TEXT SHOWN
# Finger injury



## fishin&routin (Dec 8, 2008)

About 3 weeks ago I was running a piece of test wood through my PC table mounted router and a 1/2" box core bit. Suddenly, the router grabbed the piece of wood along w/my finger and pulled both through. Results were gory. Doctor asys about 6 months to heal. Don't know if there is nerve damage yet. Attached are pics of the finger and the wood piece (hope moderator approves posting the pics). Moderator said I would probably upload one at a time because of file size.

The pic of the wood: The right side in the pic is what went through first - very rough cut and barely any wood removed at the end. As the wood progressed through more wood was taken off and in the end the cut profile was perfect. I thought it would have been the opposite as when the wood exited the router it was probably doing 100 mph. Obviously, this occurred in less than 1/2 second and I had no time to react. Stupid I know not using a push stick. I had a featherboard attached above to keep the wood flat to the tabletop but did not against the wood to keep it against the fence.

I'm fairly certain both the infeed and outfeed parts of the fence were tightened to the table top.

My questions are what went wrong and how can I prevent this from happening again?

Thanks in advance for the help and advice I so desperately need.


----------



## Bob N (Oct 12, 2004)

Hi Larry,

I am so sorry to hear of your accident, but thank you for wanting to share it with us so we can learn to avoid the same mistakes of others.

For some reason your pictures have not come thru. You may want to try to upload them again so you can get better answers to your questions.

If you need help, let us know and we will be happy to give you a hand.

INPUT DATA
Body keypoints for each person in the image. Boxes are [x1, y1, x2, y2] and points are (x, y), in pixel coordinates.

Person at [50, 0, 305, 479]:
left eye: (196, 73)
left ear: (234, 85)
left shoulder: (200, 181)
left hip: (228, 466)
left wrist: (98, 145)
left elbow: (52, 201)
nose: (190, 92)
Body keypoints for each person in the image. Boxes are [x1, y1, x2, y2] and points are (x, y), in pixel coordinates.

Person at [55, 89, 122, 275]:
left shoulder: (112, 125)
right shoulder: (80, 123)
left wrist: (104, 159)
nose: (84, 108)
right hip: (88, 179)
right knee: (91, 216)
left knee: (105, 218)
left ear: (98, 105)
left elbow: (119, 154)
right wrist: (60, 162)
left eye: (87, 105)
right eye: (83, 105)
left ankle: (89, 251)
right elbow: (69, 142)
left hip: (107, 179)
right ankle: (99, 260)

---

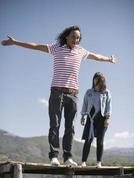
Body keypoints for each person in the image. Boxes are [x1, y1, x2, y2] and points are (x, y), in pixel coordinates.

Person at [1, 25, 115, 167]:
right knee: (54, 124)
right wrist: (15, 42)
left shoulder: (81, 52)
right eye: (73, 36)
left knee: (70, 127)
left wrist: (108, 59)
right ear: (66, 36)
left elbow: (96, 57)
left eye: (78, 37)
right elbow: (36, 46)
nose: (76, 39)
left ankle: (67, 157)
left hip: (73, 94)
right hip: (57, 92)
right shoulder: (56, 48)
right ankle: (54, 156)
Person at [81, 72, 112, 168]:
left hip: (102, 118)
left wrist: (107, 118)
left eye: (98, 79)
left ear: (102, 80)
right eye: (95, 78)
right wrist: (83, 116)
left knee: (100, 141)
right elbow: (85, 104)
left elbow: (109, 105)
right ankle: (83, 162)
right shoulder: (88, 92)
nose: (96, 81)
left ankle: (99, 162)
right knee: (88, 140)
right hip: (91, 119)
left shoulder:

WHAT NEEDS TO BE DONE
Translate this sentence from the finger injury thread into Spanish: "I'm fairly certain both the infeed and outfeed parts of the fence were tightened to the table top."

SOLUTION FOR THIS EXERCISE
Estoy bastante seguro de que tanto la parte de entrada como la de salida de la guía estaban bien sujetas a la superficie de la mesa.